GOTTA love this web site. not only do we get information about our cars. We also get weather reports


----------



## 68greengoat (Sep 15, 2005)

Too Many Projects said:


> Wow, our snow won't be leaving for 3-4 MONTHS...:willy:


Hopefully it wont be longer..........



LOWET said:


> GOTTA love this web site. not only do we get information about our cars. We also get weather reports


When you live up north, this time of year that's about all there is to talk about.

-16 this a.m.


----------



## Too Many Projects (Nov 15, 2008)

LOWET said:


> we had a few days of above normal temps [ in the 50s ] and the snow just melted away. All the snow that was in my yard, on my house and piled up on my cars is now completely gone. It will be very cold for the next few days and our local weather man is saying there is a good chance of a decent storm hitting us this weekend.
> 
> GOTTA love this web site. not only do we get information about our cars. We also get weather reports


Just like the old full service gas stations, except we can't clean the windshield and check the oil.....:lol:


----------



## 68greengoat (Sep 15, 2005)

Too Many Projects said:


> Just like the old full service gas stations, except we can't clean the windshield and check the oil.....:lol:


I used to work at one of those. Sometimes I miss it. Zero stress, unless you missed a spot on the windshield..:willy:


----------



## injn37 (Nov 16, 2008)

Got my complete set of dishes and glasses for college working at a g- station.

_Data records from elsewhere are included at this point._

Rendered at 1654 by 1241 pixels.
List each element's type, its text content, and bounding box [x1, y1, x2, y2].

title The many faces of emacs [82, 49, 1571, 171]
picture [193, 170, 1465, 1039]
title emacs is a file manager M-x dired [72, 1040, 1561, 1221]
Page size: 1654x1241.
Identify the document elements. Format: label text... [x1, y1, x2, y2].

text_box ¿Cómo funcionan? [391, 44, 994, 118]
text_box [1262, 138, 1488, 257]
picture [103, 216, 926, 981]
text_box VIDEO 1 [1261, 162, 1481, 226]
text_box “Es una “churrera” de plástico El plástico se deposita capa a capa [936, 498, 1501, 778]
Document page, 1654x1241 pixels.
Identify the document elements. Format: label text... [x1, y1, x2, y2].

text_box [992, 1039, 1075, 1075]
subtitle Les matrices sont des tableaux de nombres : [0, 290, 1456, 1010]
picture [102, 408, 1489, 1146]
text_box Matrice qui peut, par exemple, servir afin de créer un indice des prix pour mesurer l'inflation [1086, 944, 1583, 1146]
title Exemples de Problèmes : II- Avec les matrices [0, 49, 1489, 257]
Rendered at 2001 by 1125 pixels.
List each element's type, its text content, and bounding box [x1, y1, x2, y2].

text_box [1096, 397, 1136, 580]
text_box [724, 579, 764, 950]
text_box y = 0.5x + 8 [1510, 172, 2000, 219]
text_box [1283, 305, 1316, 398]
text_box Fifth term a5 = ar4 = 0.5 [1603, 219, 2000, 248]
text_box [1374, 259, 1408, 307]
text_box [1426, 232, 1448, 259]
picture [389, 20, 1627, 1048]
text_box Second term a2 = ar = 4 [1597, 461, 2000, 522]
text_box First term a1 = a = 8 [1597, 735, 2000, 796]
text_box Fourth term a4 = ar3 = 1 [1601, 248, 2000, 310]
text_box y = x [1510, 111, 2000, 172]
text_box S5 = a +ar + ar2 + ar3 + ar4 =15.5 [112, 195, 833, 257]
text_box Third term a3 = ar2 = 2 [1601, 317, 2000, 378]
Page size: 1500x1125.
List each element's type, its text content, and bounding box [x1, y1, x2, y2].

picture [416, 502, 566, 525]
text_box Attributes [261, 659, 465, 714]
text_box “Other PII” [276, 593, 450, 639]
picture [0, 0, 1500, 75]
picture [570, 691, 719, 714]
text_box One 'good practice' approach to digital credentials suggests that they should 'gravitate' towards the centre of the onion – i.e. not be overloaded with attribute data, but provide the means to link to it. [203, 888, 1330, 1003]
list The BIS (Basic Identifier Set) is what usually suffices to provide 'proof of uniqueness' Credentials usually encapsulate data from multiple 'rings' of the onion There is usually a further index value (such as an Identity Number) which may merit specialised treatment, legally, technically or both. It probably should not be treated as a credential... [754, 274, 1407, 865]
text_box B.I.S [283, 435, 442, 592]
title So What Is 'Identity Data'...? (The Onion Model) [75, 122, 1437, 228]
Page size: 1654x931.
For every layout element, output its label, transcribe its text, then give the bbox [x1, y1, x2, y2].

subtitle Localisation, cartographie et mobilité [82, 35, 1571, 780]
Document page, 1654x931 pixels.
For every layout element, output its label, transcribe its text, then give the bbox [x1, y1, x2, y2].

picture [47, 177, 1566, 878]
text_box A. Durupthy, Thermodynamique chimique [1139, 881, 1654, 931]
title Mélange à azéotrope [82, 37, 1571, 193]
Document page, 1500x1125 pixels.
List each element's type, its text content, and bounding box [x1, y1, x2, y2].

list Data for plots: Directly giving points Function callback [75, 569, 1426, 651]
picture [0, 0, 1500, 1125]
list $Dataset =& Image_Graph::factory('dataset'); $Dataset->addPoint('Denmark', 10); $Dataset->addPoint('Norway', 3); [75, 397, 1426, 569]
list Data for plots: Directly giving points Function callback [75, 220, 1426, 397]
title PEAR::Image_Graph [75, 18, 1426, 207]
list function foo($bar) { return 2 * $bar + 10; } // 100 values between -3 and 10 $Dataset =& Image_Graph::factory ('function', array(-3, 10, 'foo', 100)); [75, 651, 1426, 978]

Used them like paper plates. No washin' at this house!!

Yup. they are talking about a nor-easter on Sat. We will be driving back up from NJ then. I don't think I will mention this to the wife!

rich


----------



## Eric Animal (Oct 28, 2007)

Weather on Long Island: SUX with continuing chances of such until May!! As far as gas stations go I bet a lot of us started out our car hobbies by hanging out at the local Service Station and "helping out", then a paid "gas jockey" spot....and graduated to mechanic after a while. Valuable knowledge basically unavailable any more. Remember giving directions or giving out a free map?? Ding-ding-ding...putting air in some ladies tires? Checking the "front"? Oil cans and those special openers? "taking the numbers" off the gas pump at the end of your shift? The "credit card machine"? Washing your hands with gasoline, then LAVA brand soap?.......I could keep going but I think I am gonna cry.:willy:


----------



## Rukee (Feb 8, 2007)

..remember buying rolls of sheet asbestos and using it regularly for welding jobs??


----------



## injn37 (Nov 16, 2008)

Now we're datin'ourselves big time! Gasoline wash and then Lava soup. Wow does that bring back some memories!!!

rich :cheers


----------



## gtomuscle (Dec 11, 2009)

I am super envy when some of you are talking about driving your goats. Here in central minnesota its -10 with a -35 windchill, and my GTO's are stored away.


----------



## BillGTO (Oct 16, 2009)

yeah, we got an inch today. I think PennDOT used about a million lbs of salt this morning. Last week, after a rain washed the salt off the roads, I had the Goat out for a ride. But only around the neighborhood. Too many cinders and Gravel on the main roads. Philly doesn't get much snow.


----------



## GTO JUDGE (May 14, 2005)

Penn Dot has a 3 year back up of salt reserves, they are going overboard with it just to use it up. My red Pick up is completely white all from a 1" snow fall. In a heavier snow a week or so ago I drove behind a dump truck his plow was up and he was spreading salt and cinders in a plow-able snow a few minutes after doing this another dump truck came by and plowed it off the road. This is typical. 

Been workin on the '70 as soon as my new ram air kit arrives in it goes. It's stuck out in the midwest UPS hasn't been picking up due to heavy snow. Kerosene heater has it commfy 60* in the garage.

I pitty those in PA who heat with electric, with the rate caps now off they will see like a 39% rate increase. Even those who are jumping from PP&L their new suppliers are upping their rates.


----------